Leaving out the pictures, reproduce each record exactly and in full.

Data excerpts
::::
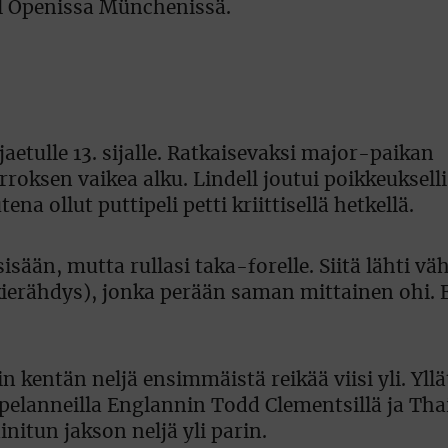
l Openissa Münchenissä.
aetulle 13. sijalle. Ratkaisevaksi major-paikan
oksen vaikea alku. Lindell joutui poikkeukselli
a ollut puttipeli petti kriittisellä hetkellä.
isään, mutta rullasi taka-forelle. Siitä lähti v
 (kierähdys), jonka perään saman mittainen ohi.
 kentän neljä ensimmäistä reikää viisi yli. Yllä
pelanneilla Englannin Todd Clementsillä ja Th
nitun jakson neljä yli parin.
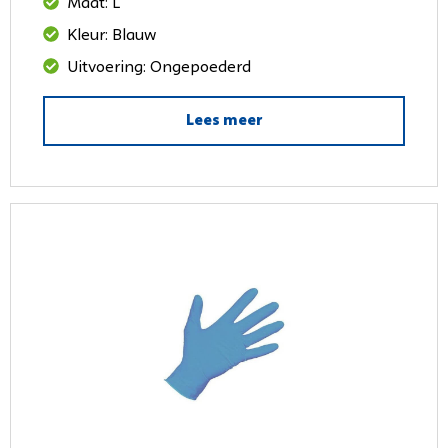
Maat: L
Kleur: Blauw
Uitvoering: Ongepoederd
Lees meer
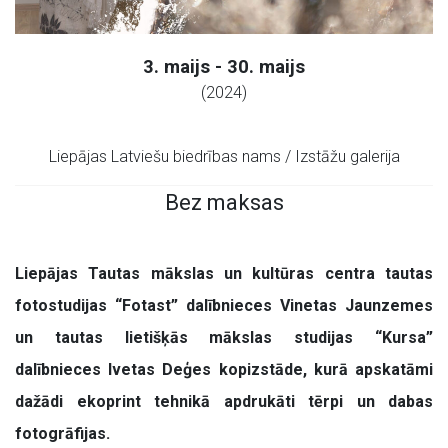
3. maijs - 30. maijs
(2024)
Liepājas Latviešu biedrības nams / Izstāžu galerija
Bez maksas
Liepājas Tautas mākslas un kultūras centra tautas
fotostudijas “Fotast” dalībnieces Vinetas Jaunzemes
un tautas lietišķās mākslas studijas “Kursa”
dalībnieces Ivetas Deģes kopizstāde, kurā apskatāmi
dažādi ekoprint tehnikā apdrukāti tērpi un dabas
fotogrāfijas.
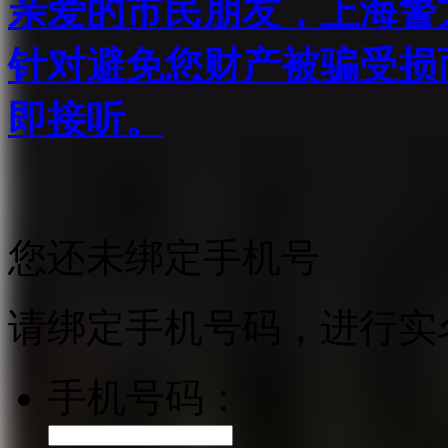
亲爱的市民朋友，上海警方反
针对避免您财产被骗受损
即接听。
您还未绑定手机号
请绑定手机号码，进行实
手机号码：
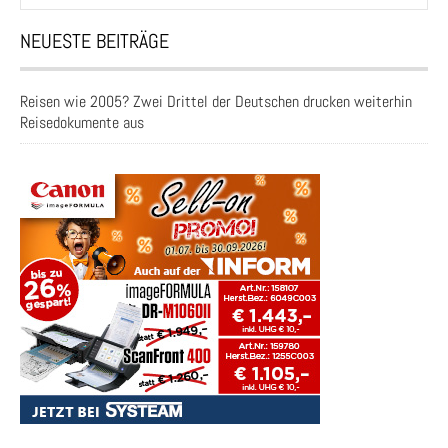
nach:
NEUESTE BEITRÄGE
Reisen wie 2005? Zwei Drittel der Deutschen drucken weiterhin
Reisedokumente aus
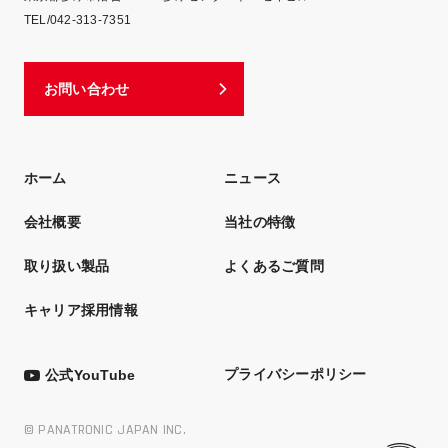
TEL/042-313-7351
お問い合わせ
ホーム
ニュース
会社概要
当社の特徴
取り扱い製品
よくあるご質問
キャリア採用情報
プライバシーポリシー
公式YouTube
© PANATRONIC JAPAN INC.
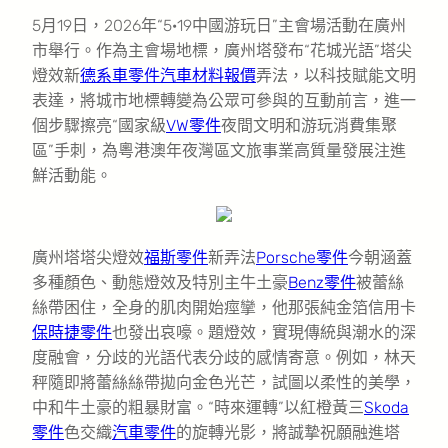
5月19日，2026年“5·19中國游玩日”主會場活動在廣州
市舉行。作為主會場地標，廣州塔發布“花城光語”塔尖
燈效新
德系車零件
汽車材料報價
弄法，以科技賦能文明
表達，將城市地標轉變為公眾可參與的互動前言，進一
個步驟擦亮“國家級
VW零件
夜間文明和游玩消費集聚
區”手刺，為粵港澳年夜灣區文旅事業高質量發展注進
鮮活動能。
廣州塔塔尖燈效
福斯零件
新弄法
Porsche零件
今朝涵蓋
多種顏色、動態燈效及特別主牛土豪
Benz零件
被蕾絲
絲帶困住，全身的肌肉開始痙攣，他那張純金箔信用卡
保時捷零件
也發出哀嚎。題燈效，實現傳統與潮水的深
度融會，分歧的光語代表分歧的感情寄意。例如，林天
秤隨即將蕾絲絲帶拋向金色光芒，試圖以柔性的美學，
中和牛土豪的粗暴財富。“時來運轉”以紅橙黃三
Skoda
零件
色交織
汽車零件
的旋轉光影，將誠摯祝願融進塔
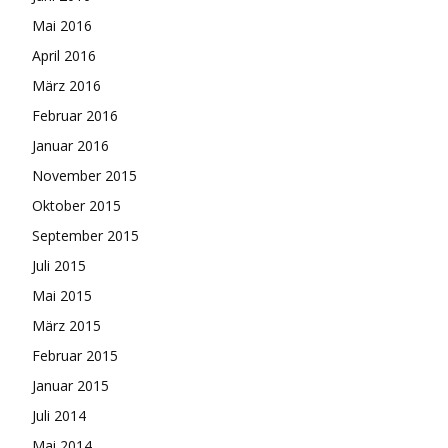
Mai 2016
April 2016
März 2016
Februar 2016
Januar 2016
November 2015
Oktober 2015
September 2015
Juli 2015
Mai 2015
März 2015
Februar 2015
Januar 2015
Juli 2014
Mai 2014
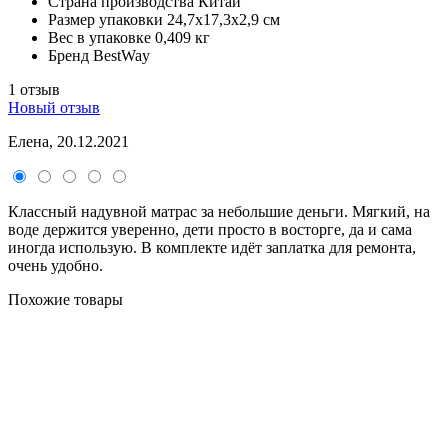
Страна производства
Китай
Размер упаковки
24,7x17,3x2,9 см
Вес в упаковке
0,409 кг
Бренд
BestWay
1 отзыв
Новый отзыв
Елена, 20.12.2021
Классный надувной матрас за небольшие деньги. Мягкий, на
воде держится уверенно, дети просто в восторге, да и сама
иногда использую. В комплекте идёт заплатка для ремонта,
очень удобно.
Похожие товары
::::
Result of the task
l Openissa Münchenissä.
aetulle 13. sijalle. Ratkaisevaksi major-paikan
oksen vaikea alku. Lindell joutui poikkeukselli
a ollut puttipeli petti kriittisellä hetkellä.
isään, mutta rullasi taka-forelle. Siitä lähti v
 (kierähdys), jonka perään saman mittainen ohi.
 kentän neljä ensimmäistä reikää viisi yli. Yllä
pelanneilla Englannin Todd Clementsillä ja Th
nitun jakson neljä yli parin.
Maat: L
Kleur: Blauw
Uitvoering: Ongepoederd
Lees meer
3. maijs - 30. maijs
(2024)
Liepājas Latviešu biedrības nams / Izstāžu galerija
Bez maksas
Liepājas Tautas mākslas un kultūras centra tautas
fotostudijas “Fotast” dalībnieces Vinetas Jaunzemes
un tautas lietišķās mākslas studijas “Kursa”
dalībnieces Ivetas Deģes kopizstāde, kurā apskatāmi
dažādi ekoprint tehnikā apdrukāti tērpi un dabas
fotogrāfijas.
亲爱的市民朋友，上海警方反
针对避免您财产被骗受损
即接听。
您还未绑定手机号
请绑定手机号码，进行实
手机号码：
nach:
NEUESTE BEITRÄGE
Reisen wie 2005? Zwei Drittel der Deutschen drucken weiterhin
Reisedokumente aus
TEL/042-313-7351
お問い合わせ
ホーム
ニュース
会社概要
当社の特徴
取り扱い製品
よくあるご質問
キャリア採用情報
プライバシーポリシー
公式YouTube
© PANATRONIC JAPAN INC.
5月19日，2026年“5·19中國游玩日”主會場活動在廣州
市舉行。作為主會場地標，廣州塔發布“花城光語”塔尖
燈效新
德系車零件
汽車材料報價
弄法，以科技賦能文明
表達，將城市地標轉變為公眾可參與的互動前言，進一
個步驟擦亮“國家級
VW零件
夜間文明和游玩消費集聚
區”手刺，為粵港澳年夜灣區文旅事業高質量發展注進
鮮活動能。
廣州塔塔尖燈效
福斯零件
新弄法
Porsche零件
今朝涵蓋
多種顏色、動態燈效及特別主牛土豪
Benz零件
被蕾絲
絲帶困住，全身的肌肉開始痙攣，他那張純金箔信用卡
保時捷零件
也發出哀嚎。題燈效，實現傳統與潮水的深
度融會，分歧的光語代表分歧的感情寄意。例如，林天
秤隨即將蕾絲絲帶拋向金色光芒，試圖以柔性的美學，
中和牛土豪的粗暴財富。“時來運轉”以紅橙黃三
Skoda
零件
色交織
汽車零件
的旋轉光影，將誠摯祝願融進塔
Mai 2016
April 2016
März 2016
Februar 2016
Januar 2016
November 2015
Oktober 2015
September 2015
Juli 2015
Mai 2015
März 2015
Februar 2015
Januar 2015
Juli 2014
Mai 2014
Страна производства
Китай
Размер упаковки
24,7x17,3x2,9 см
Вес в упаковке
0,409 кг
Бренд
BestWay
1 отзыв
Новый отзыв
Елена, 20.12.2021
Классный надувной матрас за небольшие деньги. Мягкий, на
воде держится уверенно, дети просто в восторге, да и сама
иногда использую. В комплекте идёт заплатка для ремонта,
очень удобно.
Похожие товары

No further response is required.